• **PROBLEM TO SOLVE**
List every line in the rows that contains the string "under", matching case exactly.

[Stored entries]
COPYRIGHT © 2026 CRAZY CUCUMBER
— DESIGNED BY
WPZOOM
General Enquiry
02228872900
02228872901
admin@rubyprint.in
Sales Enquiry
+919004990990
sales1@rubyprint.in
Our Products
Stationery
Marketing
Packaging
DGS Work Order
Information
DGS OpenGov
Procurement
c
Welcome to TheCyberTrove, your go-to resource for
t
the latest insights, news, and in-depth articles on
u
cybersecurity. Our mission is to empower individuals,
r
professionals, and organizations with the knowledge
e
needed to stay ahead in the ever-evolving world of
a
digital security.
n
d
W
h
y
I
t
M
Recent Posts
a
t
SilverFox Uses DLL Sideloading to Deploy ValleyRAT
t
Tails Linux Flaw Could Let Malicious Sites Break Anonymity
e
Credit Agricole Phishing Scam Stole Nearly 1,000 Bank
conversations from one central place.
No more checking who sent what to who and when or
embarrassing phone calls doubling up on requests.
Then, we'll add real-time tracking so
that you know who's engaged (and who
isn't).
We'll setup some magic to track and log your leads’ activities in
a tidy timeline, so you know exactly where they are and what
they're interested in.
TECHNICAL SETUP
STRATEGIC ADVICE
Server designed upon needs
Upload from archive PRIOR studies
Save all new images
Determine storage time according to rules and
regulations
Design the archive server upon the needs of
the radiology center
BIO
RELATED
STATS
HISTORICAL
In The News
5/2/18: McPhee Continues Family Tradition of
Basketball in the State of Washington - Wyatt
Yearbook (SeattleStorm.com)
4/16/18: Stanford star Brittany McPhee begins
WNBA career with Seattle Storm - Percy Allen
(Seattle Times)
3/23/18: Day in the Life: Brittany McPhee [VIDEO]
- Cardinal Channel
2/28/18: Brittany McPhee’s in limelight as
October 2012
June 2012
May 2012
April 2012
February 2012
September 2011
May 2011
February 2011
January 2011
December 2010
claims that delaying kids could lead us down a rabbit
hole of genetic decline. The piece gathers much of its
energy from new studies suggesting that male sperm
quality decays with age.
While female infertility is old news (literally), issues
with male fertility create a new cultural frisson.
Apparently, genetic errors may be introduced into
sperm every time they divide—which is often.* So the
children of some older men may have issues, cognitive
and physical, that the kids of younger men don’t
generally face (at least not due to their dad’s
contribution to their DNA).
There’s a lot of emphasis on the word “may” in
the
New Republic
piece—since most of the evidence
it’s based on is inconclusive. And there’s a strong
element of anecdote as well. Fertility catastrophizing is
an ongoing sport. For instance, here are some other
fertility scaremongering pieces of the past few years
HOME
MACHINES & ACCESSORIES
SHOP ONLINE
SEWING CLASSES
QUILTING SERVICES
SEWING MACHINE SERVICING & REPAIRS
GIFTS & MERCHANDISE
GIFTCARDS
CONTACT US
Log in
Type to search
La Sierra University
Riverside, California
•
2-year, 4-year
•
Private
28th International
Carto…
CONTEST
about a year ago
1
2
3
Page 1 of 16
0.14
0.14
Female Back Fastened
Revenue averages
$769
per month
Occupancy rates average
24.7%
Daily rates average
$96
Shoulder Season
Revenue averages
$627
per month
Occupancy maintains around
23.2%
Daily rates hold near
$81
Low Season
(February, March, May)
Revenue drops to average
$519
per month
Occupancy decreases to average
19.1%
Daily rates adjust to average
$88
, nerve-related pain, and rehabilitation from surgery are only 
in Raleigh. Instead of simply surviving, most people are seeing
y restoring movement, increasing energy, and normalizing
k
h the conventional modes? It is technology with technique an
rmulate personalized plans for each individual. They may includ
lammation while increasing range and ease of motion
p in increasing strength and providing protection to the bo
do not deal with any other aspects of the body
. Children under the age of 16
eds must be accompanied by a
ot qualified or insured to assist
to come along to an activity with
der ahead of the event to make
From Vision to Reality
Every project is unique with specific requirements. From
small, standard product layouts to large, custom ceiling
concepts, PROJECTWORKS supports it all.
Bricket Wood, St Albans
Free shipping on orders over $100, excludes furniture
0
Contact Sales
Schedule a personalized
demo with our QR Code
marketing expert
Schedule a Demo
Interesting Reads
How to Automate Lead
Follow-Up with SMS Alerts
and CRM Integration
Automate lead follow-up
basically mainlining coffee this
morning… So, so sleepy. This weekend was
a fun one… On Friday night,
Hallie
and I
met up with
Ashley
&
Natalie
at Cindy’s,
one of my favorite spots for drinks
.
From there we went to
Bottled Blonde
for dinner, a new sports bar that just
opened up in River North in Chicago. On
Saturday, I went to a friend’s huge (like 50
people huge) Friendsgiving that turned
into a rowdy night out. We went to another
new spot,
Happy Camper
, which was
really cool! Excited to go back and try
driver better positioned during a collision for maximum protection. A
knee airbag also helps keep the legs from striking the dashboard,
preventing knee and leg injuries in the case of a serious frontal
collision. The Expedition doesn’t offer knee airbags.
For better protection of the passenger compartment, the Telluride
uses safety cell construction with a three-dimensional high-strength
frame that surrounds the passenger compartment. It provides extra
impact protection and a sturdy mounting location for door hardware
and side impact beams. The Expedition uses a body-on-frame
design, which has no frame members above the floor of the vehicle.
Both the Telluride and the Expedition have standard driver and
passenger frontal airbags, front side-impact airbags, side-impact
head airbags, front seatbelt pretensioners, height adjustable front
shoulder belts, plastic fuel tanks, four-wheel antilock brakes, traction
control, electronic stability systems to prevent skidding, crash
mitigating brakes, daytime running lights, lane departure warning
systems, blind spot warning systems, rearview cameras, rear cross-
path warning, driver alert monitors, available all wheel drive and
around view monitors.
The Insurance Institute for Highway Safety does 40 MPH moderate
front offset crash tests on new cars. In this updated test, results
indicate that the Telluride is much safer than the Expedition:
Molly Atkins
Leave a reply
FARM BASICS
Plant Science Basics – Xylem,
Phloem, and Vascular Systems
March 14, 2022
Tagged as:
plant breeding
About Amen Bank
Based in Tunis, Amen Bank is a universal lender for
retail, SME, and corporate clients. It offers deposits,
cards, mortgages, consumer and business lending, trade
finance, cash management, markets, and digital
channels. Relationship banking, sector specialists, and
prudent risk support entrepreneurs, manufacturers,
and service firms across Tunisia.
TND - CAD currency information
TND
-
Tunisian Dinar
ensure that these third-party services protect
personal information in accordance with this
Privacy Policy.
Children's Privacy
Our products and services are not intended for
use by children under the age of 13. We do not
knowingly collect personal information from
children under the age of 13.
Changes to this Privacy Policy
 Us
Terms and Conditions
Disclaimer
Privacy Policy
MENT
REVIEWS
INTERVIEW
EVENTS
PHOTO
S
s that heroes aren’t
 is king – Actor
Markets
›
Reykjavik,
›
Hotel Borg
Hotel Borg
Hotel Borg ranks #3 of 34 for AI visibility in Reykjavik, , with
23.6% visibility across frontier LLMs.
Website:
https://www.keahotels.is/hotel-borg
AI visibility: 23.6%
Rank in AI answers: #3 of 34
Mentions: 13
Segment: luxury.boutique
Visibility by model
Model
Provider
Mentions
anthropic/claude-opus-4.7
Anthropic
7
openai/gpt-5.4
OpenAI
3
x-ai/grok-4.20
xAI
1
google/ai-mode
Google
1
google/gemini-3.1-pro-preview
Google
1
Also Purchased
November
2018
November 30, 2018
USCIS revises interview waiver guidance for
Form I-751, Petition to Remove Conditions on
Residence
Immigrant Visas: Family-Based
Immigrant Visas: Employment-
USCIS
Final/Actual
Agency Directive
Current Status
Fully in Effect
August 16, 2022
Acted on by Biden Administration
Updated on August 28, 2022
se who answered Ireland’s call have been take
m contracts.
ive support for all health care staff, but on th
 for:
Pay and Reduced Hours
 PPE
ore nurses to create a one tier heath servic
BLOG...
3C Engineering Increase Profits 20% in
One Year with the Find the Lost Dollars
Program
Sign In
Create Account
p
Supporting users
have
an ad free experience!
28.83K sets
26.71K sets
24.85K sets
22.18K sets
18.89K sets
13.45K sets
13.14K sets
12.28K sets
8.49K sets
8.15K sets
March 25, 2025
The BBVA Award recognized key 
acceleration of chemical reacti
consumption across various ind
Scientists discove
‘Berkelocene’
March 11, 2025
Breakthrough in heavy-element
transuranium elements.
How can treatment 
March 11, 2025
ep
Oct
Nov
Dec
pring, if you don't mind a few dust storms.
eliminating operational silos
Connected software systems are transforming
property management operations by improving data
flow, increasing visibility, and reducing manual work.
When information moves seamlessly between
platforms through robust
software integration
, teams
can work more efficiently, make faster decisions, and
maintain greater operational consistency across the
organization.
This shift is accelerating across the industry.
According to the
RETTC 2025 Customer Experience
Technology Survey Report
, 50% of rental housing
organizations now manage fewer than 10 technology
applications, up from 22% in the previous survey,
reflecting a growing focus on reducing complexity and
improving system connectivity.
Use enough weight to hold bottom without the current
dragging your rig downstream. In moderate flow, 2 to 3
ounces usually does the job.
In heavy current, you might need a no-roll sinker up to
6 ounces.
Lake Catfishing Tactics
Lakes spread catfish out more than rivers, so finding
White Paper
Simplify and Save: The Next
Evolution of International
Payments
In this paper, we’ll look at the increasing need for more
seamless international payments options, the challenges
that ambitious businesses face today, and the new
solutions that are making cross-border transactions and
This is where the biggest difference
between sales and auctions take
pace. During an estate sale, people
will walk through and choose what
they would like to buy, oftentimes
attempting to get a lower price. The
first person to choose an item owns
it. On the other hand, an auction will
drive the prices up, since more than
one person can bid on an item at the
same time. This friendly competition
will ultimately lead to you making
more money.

• **SOLUTION FOR THIS TASK**
. Children under the age of 16
use by children under the age of 13. We do not
children under the age of 13.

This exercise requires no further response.